• [Passage shown]
Bigo Live is a live streaming platform owned by a Singapore-based Bigo Technology, which was founded in 2014 by David Li and Jason Hu. As of 2019, Bigo Technology is owned by JOYY, a Chinese company listed on the NASDAQ.  

Bigo Technology has developed proprietary artificial intelligence and machine learning that is integrated into the application. The AI features are used to enhance user engagement and experience during live streaming.  

Viewers can support their favorite broadcasters with in-app gifts, and some popular broadcasters use the app as a full-time employment. Bigo owns Likee, the short video creation and sharing app.

History
David Li was a journalist prior to entering the technology industry, and Jason Hu had worked for many technology companies before the creation of Bigo Technology.  In 2014, Bigo was founded in Singapore. In March 2016, Bigo Live launched. It is available for iOS and Android operating systems.

In April 2016, Bigo Live was the most downloaded app in Thailand.

In December 2018, Bigo Live reached 26.7 million monthly active users.

• [Questions]
[1] According to the Bigo Live text, what are the AI features in the application used for? Answer in one to three sentences.
[2] In which month and year did Bigo Live launch, according to the Bigo Live text?
[3] Carry the Bigo Live text forward, beginning right after its final sentence about monthly active users.

• [Information shown]
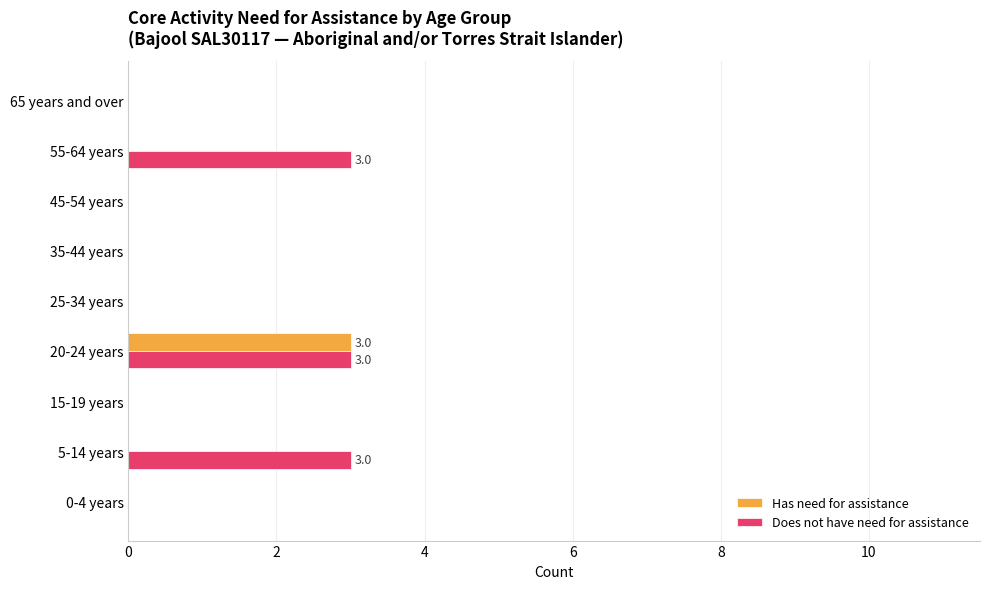

The Does not have need for assistance series shows 3 at 20-24 years. True or false?

True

• [Answer list]
[1] Bigo Technology developed its own artificial intelligence and machine learning and built them into the application. These AI features are used to enhance user engagement and experience during live streaming.

[2] March 2016.

[3]
In March 2019, the NASDAQ listed company JOYY Inc. completed the acquisition of Bigo Technology. 

In November 2019, monthly active users of the company's apps reached over 350 million globally.

In March 2020, it ranked 6th in the United States and 5th worldwide for streaming apps, based on total in-app purchase revenue.

In May 2020, Bigo Live launched a partnership with Bark, an online safety solution, to keep kids safe online.

In December 2020, Bigo Live announced a partnership with The Trevor Project, the world's largest suicide prevention and crisis intervention organization for LGBTQ youth.

In early 2021, Bigo Live had 400 million users in more than 150 countries.

In 2021, it reached 29.5 million average monthly active users in the second quarter of the year.

In 2021, Bigo Live ranked top 2 according to App Annie’s 2021 Top Breakout Social Apps by consumer spending.

Features 

 Streaming
People can live broadcast their life moments, show their talents and receive virtual gifts from supporters. 

Users can watch trendy live streams and they can filter out broadcasters from a certain country on the explore page. Users that meet certain criteria can create their own families. 

Users can broadcast and watch live streams of popular games, such as PUBG, League of Legends, RoV, Free Fire, Fortnite, Call of Duty, Dota 2, Hearthstone, Rules of Survival and more.

It signed on as a sponsor for Box Fighting Championship in 2020.

 Live Video Chat & Video Call

Users can invite friends to have a 1:1 online video chat, create group video chat or videos calls with up to 9 people in multi-guest rooms.  

With the match up function, users can initiate a random chat with people nearby or meet new users and possible become friends with them.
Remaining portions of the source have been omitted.